In the recent ONS survey of older adults who have recently left work, 59% of the sample said they would not consider returning to work, 39% said they would consider returning to paid work in the future.


In addition, the number of people claiming unemployment-related benefits remains 407,600 above the survey measure of unemployment, despite a fall of 46,900 in March 2022 compared to the previous month. It is important that Jobcentre Plus engage with everyone on out-of-work benefits to ensure their status is recorded correctly and everyone who wants to work gets help to find a job.


4. Long-term unemployment appears to have peaked for both young people and adults, but remains higher than pre-pandemic for those aged 25+

Long-term unemployment is a particular concern as it reduces people’s chances of finding work and can reduce their health and wellbeing.

Long-term unemployment rose significantly through the pandemic. It has fallen recently for young people and is now 9,000 lower than pre-pandemic. There are 74,000 more people aged 25 and over out of work for 12 months or more than before the pandemic (Dec 19-Feb 20), though this is now falling (either due to people finding work or moving into economic inactivity).


There are 909,000 (13.4%) young people not in employment or full-time education, up on the lows seen in summer 2021 but down on pre-pandemic levels. Overall, student jobs have been opening up, showing a rise of 26% in young people in education taking up work since last year, but more analysis is needed on young people becoming inactive. Support for young people remains too disjointed and a Youth Guarantee is needed to offer all 16-24 year olds a job, training place or apprenticeship.

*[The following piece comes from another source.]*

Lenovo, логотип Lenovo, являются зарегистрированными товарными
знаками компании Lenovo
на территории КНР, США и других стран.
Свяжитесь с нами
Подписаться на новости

5. The number of people claiming benefits has risen most in big cities

The relative change in the claimant count by Local Authority area since March 2020 shows a tale of big cities and areas with airports faring badly compared with the rest of the UK. Cities overall have worsened, with far higher numbers of people claiming benefits since the start of the pandemic, and some areas have declined from a poor starting position, such as the West Midlands. Areas such as Local Authorities in the North East, however, have seen a much lower rise in the number of people claiming benefits since the start of the . Note that, while the claimant count is only telling a partial picture, the relative trends over time can help to illustrate the local labour market picture.